I think of this often when dealing with our education industry.  There are many teachers fighting in the trenches to educate children.  Unfortunately, there are also many teachers who have surrendered to a system that rewards the creation and maintenance of "crisis."  The measure of excellence applied to (American) school districts is not that they educate their students, it is the ratio of those who do graduate who go on to college.  It does not matter of 40% of your students drop out of school so long as at least 40% of those students who do graduate go on to college -- your school district is a "success" if that is the case.

Raggle:
Lew said
--- Quote ---The "problem" lies more with parents than with schools.
--- End quote ---

My 2 yr-old grandson is besotted with tractors and diggers. But most of his toys have some kind of electronic beep or whizzing noise. I don't get to see him very often but when he shows enough signs of needing them I have a lot of Meccano junk to foist on him. At present I'm informed he doesn't put things in his mouth much (the great fear of toy manufacturers who have to mark their product with "3 yrs +") but I don't think he'd manage the tiny nuts and bolts just yet. He is showing signs of finding out how things work so the day won't be too far off. He can change his own AA batteries!

Following that he will eventually receive a plastic Unimat1, followed by my Taig lathe and Adept hand shaper, etc when I am either truly past it or demised.

Finding enough information aimed at kids to encourage these skills is a bit harder than it should be and this must be the duty of parents, in the full knowledge that the schools cannot provide it.

The aim here is not necessarily to raise a nation of machinists, rather to foster the curiosity in kids as to how things work and, more to the point, how "I" can do it, or improve it, or try out ideas.

"Health and Safety" starts with the simple instruction we all got at an early age  -  "don't run with scissors!"

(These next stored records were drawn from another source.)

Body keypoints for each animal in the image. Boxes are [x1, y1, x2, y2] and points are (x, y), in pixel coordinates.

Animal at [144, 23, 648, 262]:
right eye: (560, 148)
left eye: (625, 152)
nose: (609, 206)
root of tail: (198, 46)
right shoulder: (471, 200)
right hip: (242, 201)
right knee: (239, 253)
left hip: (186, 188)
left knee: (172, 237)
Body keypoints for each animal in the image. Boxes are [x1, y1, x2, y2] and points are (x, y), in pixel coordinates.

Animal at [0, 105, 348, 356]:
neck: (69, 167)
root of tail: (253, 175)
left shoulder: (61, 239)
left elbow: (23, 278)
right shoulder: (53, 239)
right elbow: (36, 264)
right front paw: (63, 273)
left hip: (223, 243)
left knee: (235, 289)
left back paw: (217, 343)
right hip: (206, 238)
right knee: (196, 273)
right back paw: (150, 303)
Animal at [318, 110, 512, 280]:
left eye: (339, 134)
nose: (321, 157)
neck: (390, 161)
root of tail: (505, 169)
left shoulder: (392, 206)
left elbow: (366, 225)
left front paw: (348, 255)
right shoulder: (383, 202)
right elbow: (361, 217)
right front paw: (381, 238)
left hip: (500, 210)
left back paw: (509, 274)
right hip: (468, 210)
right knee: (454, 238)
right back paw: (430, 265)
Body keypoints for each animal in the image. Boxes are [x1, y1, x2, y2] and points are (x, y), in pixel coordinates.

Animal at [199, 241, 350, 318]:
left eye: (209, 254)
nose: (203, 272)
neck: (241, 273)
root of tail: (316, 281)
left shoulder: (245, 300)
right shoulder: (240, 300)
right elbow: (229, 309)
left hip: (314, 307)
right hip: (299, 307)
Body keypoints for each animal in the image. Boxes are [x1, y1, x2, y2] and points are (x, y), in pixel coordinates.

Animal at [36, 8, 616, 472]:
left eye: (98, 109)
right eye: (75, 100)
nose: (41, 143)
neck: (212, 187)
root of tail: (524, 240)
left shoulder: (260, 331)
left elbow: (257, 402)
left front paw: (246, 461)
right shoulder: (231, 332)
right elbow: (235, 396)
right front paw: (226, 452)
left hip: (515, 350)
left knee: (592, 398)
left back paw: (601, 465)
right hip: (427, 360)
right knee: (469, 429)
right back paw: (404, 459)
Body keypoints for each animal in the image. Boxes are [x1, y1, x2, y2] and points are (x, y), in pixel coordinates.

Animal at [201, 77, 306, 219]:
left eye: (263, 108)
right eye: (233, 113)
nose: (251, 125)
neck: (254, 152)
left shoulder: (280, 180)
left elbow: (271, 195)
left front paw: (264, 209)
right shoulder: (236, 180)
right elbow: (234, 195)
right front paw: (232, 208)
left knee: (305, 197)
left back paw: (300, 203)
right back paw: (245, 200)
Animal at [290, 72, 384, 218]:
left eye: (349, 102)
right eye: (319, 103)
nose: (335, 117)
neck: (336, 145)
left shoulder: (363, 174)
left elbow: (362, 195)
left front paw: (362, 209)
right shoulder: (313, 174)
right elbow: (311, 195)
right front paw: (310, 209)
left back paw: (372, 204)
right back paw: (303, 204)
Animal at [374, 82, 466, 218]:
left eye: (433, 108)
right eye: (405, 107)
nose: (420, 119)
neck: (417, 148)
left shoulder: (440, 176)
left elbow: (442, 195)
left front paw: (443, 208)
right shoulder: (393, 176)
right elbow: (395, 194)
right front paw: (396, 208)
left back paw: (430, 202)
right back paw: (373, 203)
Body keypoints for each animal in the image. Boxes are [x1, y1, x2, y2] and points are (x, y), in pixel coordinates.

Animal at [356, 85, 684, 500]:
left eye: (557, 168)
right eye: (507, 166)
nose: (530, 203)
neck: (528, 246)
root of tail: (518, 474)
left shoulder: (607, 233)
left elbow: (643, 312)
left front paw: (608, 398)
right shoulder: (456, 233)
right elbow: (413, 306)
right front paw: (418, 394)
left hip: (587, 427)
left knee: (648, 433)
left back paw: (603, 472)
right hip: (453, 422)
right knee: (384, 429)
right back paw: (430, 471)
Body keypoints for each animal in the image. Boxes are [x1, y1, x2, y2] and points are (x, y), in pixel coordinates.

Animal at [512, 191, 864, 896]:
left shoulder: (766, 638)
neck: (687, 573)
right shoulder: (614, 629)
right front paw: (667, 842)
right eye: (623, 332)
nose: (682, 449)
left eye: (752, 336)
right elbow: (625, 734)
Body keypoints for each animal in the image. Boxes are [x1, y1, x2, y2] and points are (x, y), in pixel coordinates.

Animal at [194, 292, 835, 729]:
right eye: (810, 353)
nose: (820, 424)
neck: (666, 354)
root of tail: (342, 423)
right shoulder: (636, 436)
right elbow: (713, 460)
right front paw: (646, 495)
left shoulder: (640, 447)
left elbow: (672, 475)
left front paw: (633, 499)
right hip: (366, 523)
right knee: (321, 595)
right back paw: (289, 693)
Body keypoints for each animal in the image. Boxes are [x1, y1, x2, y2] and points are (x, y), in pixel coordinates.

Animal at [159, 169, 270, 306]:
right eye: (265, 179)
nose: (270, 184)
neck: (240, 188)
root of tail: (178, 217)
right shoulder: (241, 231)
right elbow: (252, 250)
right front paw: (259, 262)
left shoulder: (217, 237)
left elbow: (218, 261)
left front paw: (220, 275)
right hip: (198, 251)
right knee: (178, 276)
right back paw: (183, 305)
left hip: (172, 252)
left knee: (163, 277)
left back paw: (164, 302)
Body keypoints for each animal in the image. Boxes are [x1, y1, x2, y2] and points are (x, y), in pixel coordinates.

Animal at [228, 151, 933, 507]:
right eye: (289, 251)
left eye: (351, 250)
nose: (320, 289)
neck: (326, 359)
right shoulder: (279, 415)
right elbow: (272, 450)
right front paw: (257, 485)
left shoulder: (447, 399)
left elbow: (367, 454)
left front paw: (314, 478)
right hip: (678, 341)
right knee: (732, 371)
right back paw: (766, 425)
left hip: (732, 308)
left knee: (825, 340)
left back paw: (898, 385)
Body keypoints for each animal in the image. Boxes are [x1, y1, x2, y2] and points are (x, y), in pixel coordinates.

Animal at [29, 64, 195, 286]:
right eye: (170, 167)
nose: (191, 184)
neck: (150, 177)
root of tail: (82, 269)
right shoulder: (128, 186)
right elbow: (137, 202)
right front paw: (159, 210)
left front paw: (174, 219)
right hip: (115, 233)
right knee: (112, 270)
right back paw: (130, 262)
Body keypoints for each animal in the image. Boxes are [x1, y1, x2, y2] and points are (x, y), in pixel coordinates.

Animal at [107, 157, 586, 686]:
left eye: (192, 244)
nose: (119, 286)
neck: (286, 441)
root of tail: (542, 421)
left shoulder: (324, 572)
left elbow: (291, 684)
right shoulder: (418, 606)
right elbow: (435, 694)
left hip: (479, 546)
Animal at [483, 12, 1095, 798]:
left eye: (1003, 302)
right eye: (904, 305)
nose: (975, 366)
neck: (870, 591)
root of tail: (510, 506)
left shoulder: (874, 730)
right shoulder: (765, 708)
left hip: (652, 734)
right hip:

H&S as quoted by the Ebay advertiser translates as fear of litigation as Bogs said. I once walked down a road and a truck doing 50 mph missed me by 18 inches. It did it again the next day and the next, just the same as many trucks had missed, and still miss pedestrians. Reason is I was on the pavement (sidewalk) and the truck kept to his part of the road. If the H&S crisis management people really got their way there would be a safety fence between us.

I'm looking forward to the day when I can tell young Milo to avoid that spinning chuck and sharp drill. I KNOW he will be fine.

Ray

kwackers:
Most of the nonsense about H&S is exactly that. Urban myths spread around. The real issue is that they're believed and acted upon by folk.
The H&S website even has a section devoted to urban myths, worth a read and in particular worth reading what their mission statement is - it's certainly not what the DM would have you believe.
http://www.hse.gov.uk/myth/index.htm

The issue is much more one of culture rather than H&S. We've brought up children to expect a quick fix. When I was a kid I had meccano, then people moved over to lego which was quicker because it just clicked together, now even lego is pre-constructed into modules, couple of clicks and you're done.
Todays kids have a attention span measured in seconds, not even long enough to turn a piece to size! This has ramifications for society as a whole, a whole generation of adults now exist who want immediate gratification, either through consumerism where they become indebted because they can't wait, bad drivers who lack the patience to deal with others or people who simply can't settle down and flit from one thing to another becoming more and more irritated and impatient.
We seem to be becoming a society or 'rushers', jumping from one event to the next without stepping back, relaxing and enjoying the moment.